When thinking about most valuable players, Zack Greinke brings up an interesting question. Is a more valuable player, in retrospect, still the player who "pitched the best" i.e. had the better advanced statistics like FIP, xFIP, etc? Or is a more valuable player the one who managed to create the better results, i.e. a lower ERA?
Zack Greinke was certainly one of the best in the former category. Greinke's 2.56 xFIP was the best in the majors in 2011. Better than Cliff Lee, better than Roy Halladay, better than CC Sabathia, better than Justin Verlander, better than everyone. Greinke's 2.98 FIP was the best on the Brewers. Greinke's peripheral stats were absolutely incredible. And despite missing a month of the season, Greinke still outpaced every other pitcher in fWAR.

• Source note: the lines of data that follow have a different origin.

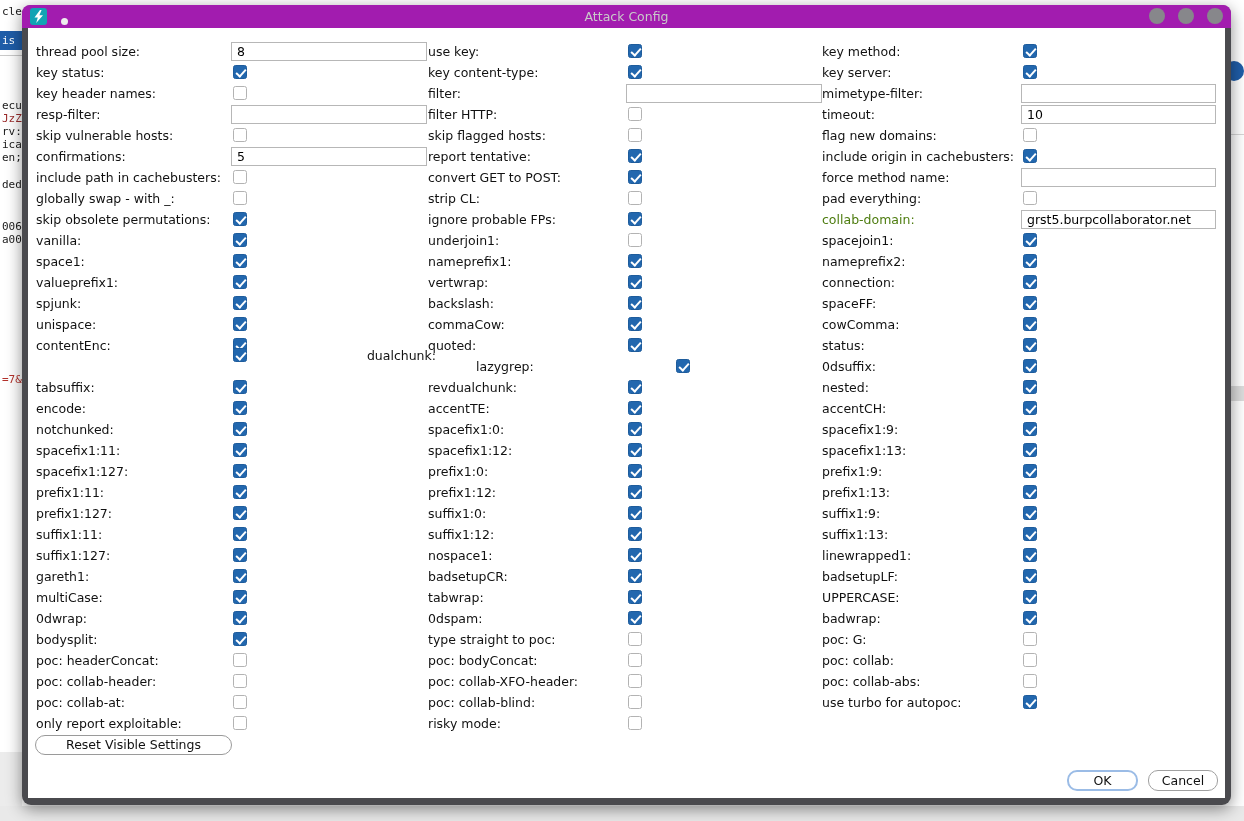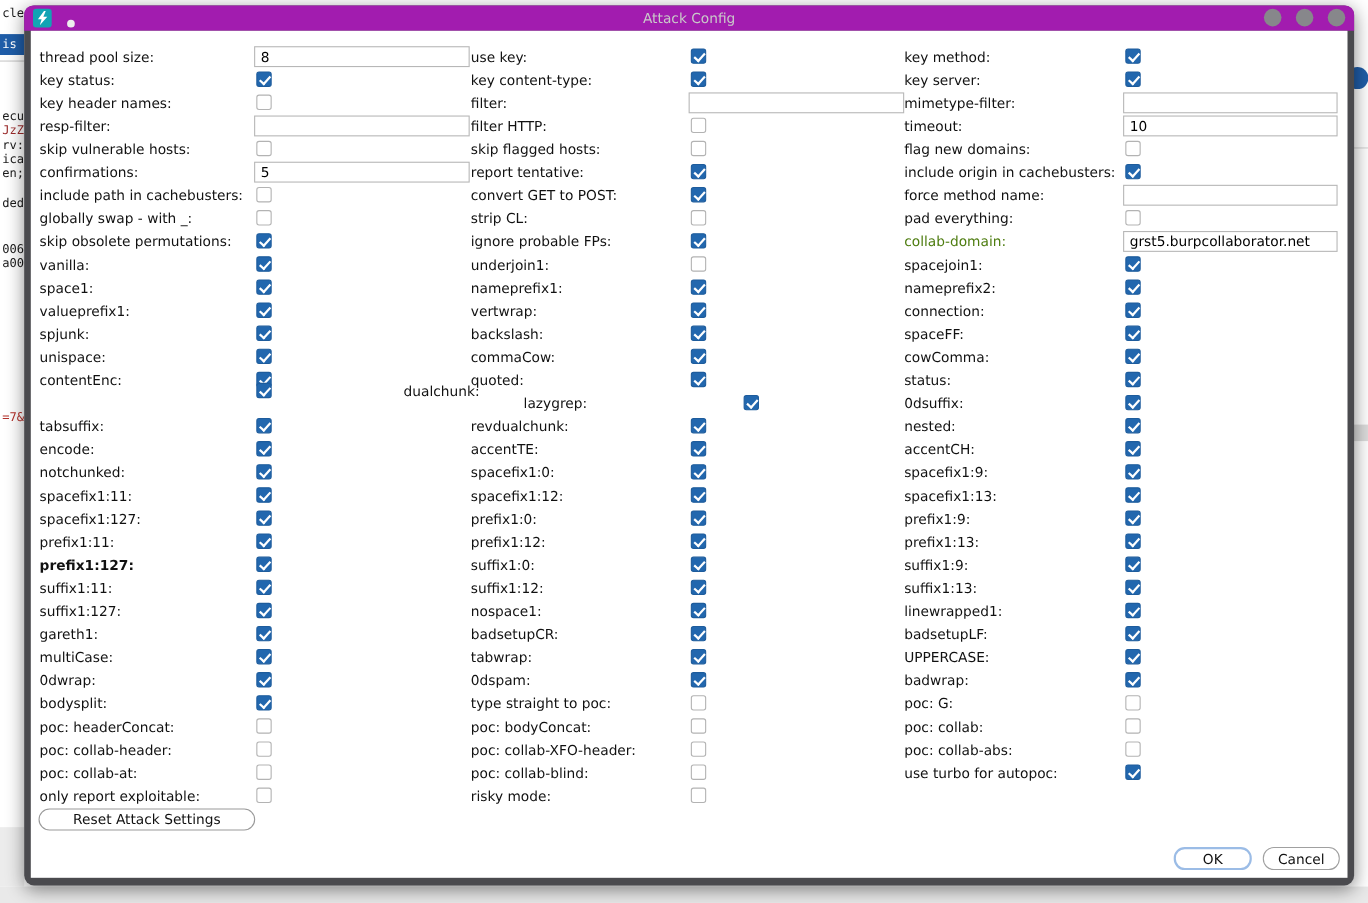--- a/index.html
+++ b/index.html
@@ -113,7 +113,7 @@
           <div class="srow" style="top: 399px;"><span class="slabel">spacefix1:11:</span><span class="cb on" style="left: 197px;"></span></div>
           <div class="srow" style="top: 420px;"><span class="slabel">spacefix1:127:</span><span class="cb on" style="left: 197px;"></span></div>
           <div class="srow" style="top: 441px;"><span class="slabel">prefix1:11:</span><span class="cb on" style="left: 197px;"></span></div>
-          <div class="srow" style="top: 462px; font-weight: bold;"><span class="slabel">prefix1:127:</span><span class="cb on" style="left: 197px;"></span></div>
+          <div class="srow" style="top: 462px;"><span class="slabel">prefix1:127:</span><span class="cb on" style="left: 197px;"></span></div>
           <div class="srow" style="top: 483px;"><span class="slabel">suffix1:11:</span><span class="cb on" style="left: 197px;"></span></div>
           <div class="srow" style="top: 504px;"><span class="slabel">suffix1:127:</span><span class="cb on" style="left: 197px;"></span></div>
           <div class="srow" style="top: 525px;"><span class="slabel">gareth1:</span><span class="cb on" style="left: 197px;"></span></div>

Unfortunately, that translated into just the fourth best ERA on the team (not that a 3.83 ERA is bad, of course--that's just a testament to how good the entire pitching staff was). Even Randy Wolf had better results. Greinke's problem all season long was the long ball and giving up home runs at seemingly the worst possible times. Often, it seemed as though Greinke was dominating an opposing lineup only to lose focus after a few innings and let runners on base before throwing a meatball down the middle of the plate.Those tendencies got to be very frustrating at times.
Still, home runs aside, Greinke was an excellent pitcher all year long. With a better defense behind him, he could potentially have garnered some attention for the NL Cy Young. The only thing that Zack seemingly couldn't do was pitch deep into games. He pitched into the eighth inning just twice, and couldn't make it out of the inning either time. That's probably at least somewhat in part to him trying to strikeout more hitters due to an awful defense behind him, which we know he was cognizant of.
His best game, according to WPA, was one of those two games, though. On August 28, against the Cubs, Greinke went 7.2 innings and allowed just one run on four hits and two walks, with seven strikeouts. He possibly could have made it the full eight innings, but after allowing a runner to reach second, Greinke was pulled in favor of Francisco Rodriguez. If you're curious, you can read our recap of the game here or check out video highlights here:
Greinke is still under contract for one more year and $13.5MM, the most the Brewers will owe to a player in 2012 as it stands right now.